Exercise —
Carry on the passage about the SleepNet model for multimodal sleep apnea detection, starting right after its final sentence.
:: Selected passage
The future scope of this research is improving the applicability of the proposed model in clinical settings by incorporating additional physiological parameters such as oxygen saturation and body movement. The authors also aim to develop a wearable device that include sensors for ECG monitoring, nasal airflow measurement, and respiratory effort gauging for the multimodal detection system to be deployed in real-world scenarios. Additionally, studies may be done to monitor the power and memory consumption of SleepNet when deployed in wearable devices, aiming to extend battery life through algorithmic optimizations and intelligent power management strategies.

Hypothesis and limitations

Hypothesis

This study hypothesizes that integrating multiple physiological signals such as ECG, nasal airflow, and abdominal respiratory effort will lead to a significant improvement in detecting sleep apnea compared to relying on a single signal. The hypothesis is grounded in the idea that each physiological signal provides unique and complementary information, which, when combined, can enhance the model’s ability to detect apneic episodes more effectively. The central propositions of this hypothesis include:

  • Multimodal integration: By combining ECG with respiratory signals, the model is expected to capture the complex physiological changes associated with sleep apnea more comprehensively. The integration of these signals allows the model to utilize the complementary nature of each signal, resulting in a more robust diagnostic tool that is better at identifying apneic events than models relying on a single physiological signal.

  • Enhanced diagnostic accuracy: The proposed SleepNet model, leveraging deep learning techniques, is anticipated to outperform unimodal approaches in terms of accuracy, sensitivity, and specificity. Deep learning models, especially those that utilize multimodal data, are capable of learning complex patterns from raw signals without requiring manual feature extraction. This is expected to lead to improved accuracy in detecting sleep apnea events, as the model can learn to consider multiple physiological indicators simultaneously, enhancing its diagnostic performance.
::::
:: Dataset
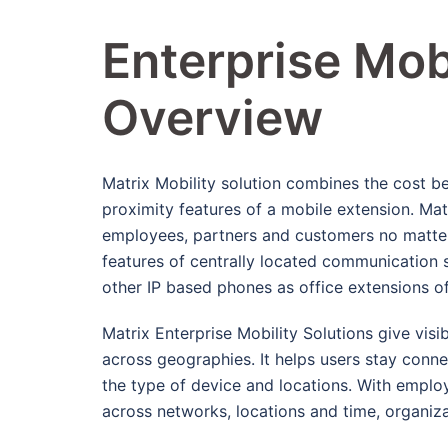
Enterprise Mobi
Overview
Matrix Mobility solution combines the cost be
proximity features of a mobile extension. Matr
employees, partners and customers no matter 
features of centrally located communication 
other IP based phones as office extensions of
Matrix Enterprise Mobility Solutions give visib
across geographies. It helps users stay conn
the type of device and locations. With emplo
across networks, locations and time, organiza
::::
:: Dataset
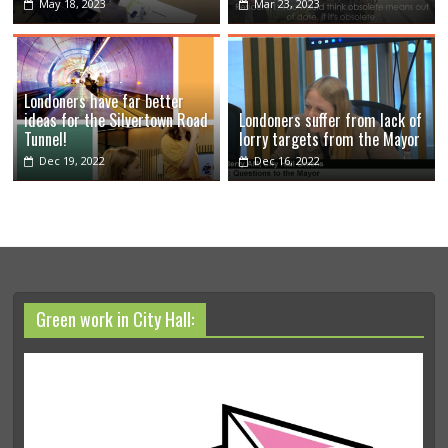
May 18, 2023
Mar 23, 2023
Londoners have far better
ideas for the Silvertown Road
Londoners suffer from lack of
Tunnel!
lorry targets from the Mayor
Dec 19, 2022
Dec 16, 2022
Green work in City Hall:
::::
Task answer —
Limitations

Despite its potential, the SleepNet model comes with several limitations that should be carefully considered:

  • Data quality and noise: The model’s effectiveness relies heavily on the quality of the input signals. Factors like noise, motion artifacts, and improper sensor placement can degrade the accuracy of predictions.

  • Limited generalizability: The datasets used in this research may not adequately represent the diversity of sleep apnea patients. As a result, the model’s performance might vary across different populations or clinical environments.

  • Complexity of signal integration: Incorporating multiple physiological signals adds layers of complexity in both processing and interpretation. Misaligned or conflicting data sources could hinder the model’s ability to classify events correctly.

  • Resource demands: Training and deploying the deep learning framework of SleepNet require significant computational power, which could limit its feasibility for real-time applications or in settings with restricted resources.

  • Model interpretability: Like many deep learning models, SleepNet functions as a “black box,” offering limited insights into its decision-making process. This lack of transparency may pose challenges in gaining clinical trust and acceptance.

  • Future modifications: Currently optimized for a specific set of physiological signals, the model would need further development to incorporate additional data types or adapt to personalized patient requirements. Such advancements would require substantial research and validation efforts.